In my view, this is a very complicated topic and decision. I would certainly ask your oncologists (both medical and radiation) why they are using infusional 5FU instead of Xeloda/Capecitabine. I do not think it’s simply because you have a port—I did 4 rounds of neoadjuvant FOLFOX thru a port, then CRT with Xeloda/Capecitabine, then 4 more rounds of FOLFOX. In any case, this decision should not in my view be made on that basis—it should be a medical decision, not one of convenience. There are potential medical/outcome differences between the approaches. Here’s a useful comparison:
https://journals.lww.com/md-journal/Ful ... nt.23.aspxI wonder instead if your oncologists are using infusional chemo because you are Stage 4, or because of the nature and/or location of your metastasis. I’d also be interested in why you only did three rounds of neoadjuvant FOLFOX—perhaps that is relevant?
Additionally, I saw at least one study that suggested that *switching* from infusional 5-FU to Xeloda/Capecitabine carries increased risk of significant side effects, so that should also be discussed with your doctors.
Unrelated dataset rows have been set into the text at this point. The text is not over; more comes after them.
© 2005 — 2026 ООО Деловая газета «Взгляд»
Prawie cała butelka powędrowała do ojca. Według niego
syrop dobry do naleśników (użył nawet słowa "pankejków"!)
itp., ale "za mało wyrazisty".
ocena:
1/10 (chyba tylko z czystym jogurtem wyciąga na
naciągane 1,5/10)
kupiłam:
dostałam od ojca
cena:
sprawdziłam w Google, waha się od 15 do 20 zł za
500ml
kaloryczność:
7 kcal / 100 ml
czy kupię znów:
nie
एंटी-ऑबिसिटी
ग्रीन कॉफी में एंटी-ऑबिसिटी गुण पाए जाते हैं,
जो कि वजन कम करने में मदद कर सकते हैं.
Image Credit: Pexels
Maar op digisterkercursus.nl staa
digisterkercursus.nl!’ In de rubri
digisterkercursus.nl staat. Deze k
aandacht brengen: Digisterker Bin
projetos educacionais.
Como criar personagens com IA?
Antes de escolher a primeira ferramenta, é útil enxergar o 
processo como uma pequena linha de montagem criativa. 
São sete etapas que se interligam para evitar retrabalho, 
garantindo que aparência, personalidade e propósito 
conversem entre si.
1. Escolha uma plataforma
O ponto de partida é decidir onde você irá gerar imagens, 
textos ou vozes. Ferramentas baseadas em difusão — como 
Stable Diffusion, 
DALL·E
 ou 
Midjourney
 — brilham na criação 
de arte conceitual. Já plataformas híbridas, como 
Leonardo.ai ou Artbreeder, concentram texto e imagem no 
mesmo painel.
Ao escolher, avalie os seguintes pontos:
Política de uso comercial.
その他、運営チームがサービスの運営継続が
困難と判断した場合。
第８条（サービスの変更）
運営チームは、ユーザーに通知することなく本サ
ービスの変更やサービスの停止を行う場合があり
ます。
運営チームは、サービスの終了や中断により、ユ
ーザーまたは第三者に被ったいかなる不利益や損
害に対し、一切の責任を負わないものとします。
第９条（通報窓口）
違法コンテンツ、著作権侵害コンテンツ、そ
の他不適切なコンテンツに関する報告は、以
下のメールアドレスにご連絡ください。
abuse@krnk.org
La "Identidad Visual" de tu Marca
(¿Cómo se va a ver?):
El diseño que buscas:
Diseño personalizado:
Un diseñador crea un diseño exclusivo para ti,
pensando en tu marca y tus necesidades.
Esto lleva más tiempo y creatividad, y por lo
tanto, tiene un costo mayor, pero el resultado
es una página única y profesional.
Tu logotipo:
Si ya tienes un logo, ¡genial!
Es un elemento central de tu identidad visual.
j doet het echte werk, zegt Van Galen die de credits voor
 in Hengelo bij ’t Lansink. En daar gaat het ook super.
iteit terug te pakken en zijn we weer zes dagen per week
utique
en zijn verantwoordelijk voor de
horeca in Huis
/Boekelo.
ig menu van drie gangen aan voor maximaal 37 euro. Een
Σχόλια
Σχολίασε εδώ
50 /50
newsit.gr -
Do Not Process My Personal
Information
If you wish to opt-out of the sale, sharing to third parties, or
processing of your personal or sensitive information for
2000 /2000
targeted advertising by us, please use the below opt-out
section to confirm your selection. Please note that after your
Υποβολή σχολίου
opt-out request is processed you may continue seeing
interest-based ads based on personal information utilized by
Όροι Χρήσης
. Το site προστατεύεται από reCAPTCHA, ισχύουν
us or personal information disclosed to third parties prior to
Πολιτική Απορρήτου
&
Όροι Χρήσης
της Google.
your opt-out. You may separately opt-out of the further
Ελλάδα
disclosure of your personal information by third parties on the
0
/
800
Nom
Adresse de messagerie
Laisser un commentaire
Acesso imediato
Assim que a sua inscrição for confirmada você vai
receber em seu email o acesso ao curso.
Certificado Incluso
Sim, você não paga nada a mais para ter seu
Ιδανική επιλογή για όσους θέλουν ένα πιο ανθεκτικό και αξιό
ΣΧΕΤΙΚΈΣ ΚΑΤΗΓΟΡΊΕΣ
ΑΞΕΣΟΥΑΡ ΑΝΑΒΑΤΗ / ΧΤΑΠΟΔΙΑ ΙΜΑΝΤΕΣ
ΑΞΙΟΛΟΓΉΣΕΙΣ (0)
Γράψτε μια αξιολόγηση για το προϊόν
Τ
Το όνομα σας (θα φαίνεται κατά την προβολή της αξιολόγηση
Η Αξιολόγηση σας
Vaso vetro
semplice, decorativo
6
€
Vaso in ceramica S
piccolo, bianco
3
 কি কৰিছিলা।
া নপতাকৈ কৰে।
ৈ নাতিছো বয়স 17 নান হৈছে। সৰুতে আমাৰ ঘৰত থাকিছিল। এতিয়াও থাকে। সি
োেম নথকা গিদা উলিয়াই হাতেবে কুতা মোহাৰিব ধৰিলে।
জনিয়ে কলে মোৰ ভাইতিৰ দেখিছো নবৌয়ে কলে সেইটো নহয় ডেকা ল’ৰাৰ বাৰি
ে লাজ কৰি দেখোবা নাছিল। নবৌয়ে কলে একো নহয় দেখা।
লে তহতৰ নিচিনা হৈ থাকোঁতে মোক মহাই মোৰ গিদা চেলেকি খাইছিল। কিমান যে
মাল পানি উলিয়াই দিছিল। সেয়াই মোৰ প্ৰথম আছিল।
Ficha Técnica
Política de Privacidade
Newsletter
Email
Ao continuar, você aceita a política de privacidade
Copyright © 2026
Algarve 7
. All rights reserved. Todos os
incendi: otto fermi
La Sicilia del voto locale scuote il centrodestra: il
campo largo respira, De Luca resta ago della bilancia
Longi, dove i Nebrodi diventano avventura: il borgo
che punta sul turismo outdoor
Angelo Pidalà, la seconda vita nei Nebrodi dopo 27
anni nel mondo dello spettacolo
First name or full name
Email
I’ll link in a separate post.
I will add that for me Capecitabine felt like a vacation in comparison to infusional 5-FU (with or without Oxaliplatin). Super easy to tolerate if taken correctly with basically zero side effects at the CRT dosage (I took extra weeks of it before and after CRT as well). I ended up with a “near complete clinical response.” And I found that cancer focuses the mind pretty well on remembering to take it. But see above re: “switching.”
So my bottom line is: Get informed and ask your team what their rationale is. Once you’ve got that info, you will be in a position to decide what to do.